Mögliche Interessenkonflikte: keine laut Autoren

Horne BD, Muhlestein JB, Anderson JL. Health effects of intermittent fasting: hormesis or harm? A systematic review. Am J Clin Nutr. 2015 Aug;102(2):464-70 (Zusammenfassung der Übersichtsarbeit)

Weitere Quellen

[3] IQWIG (2013)
Institut für Qualität und Wirtschaftlichkeit im Gesundheitswesen, IQWIG. Gesundheitsinformation: Rheumatoide Arthritis. Abgerufen am 7. Dezember 2016 unter www.gesundheitsinformation.de/rheumatoide-arthritis.2222.de.html

[4] Kjeldsen-Kragh u.a. (1991)
Kjeldsen-Kragh J, Haugen M, Borchgrevink CF, Laerum E, Eek M, Mowinkel P, Hovi K, Førre O. Controlled trial of fasting and one-year vegetarian diet in rheumatoid arthritis. Lancet. 1991 Oct 12;338(8772):899-902 (Zusammenfassung der Studie)

[5] Michalsen & Li (2013)
Michalsen A, Li C. Fasting therapy for treating and preventing disease – current state of evidence. Forsch Komplementmed. 2013;20(6):444-53 (Zusammenfassung der Studie)

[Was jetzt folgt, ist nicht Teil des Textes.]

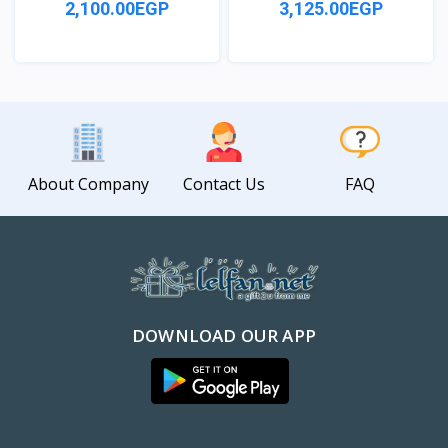
2,100.00EGP
3,125.00EGP
View
View
About Company
Contact Us
FAQ
DOWNLOAD OUR APP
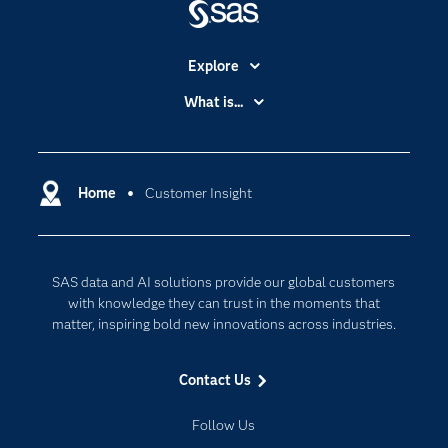
Explore
Accessibility
What is...
Careers
Analytics
Certification
Artificial Intelligence
Communities
Home
Customer Insight
Cloud Computing
Company
Data Science
Developers
Digital Transformation
SAS data and AI solutions provide our global customers
Documentation
Internet of Things
with knowledge they can trust in the moments that
For Educators
matter, inspiring bold new innovations across industries.
Events
Contact Us
Industries
My SAS
Follow Us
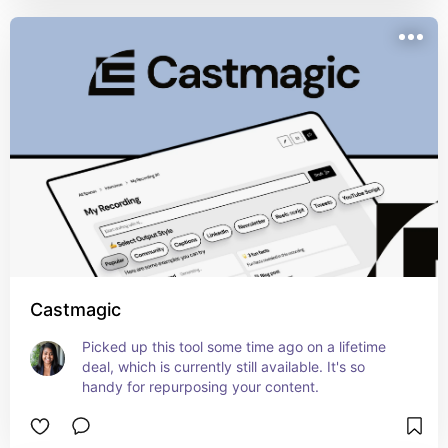
Castmagic
Picked up this tool some time ago on a lifetime 
deal, which is currently still available. It's so 
handy for repurposing your content.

[6] Wilhelmi de Toledo (2013)
Wilhelmi de Toledo F, Buchinger A, et al; Medical Association for Fasting and Nutrition (Ärztegesellschaft für Heilfasten und Ernährung, ÄGHE). Fasting therapy – an expert panel update of the 2002 consensus guidelines. Forsch Komplementmed. 2013;20(6):434-43 (Zusammenfassung der Studie)

Die ursprüngliche Fassung dieses Artikels erschien am 10. August 2015. Eine neuerliche Literatursuche brachte keine Änderung der Einschätzung.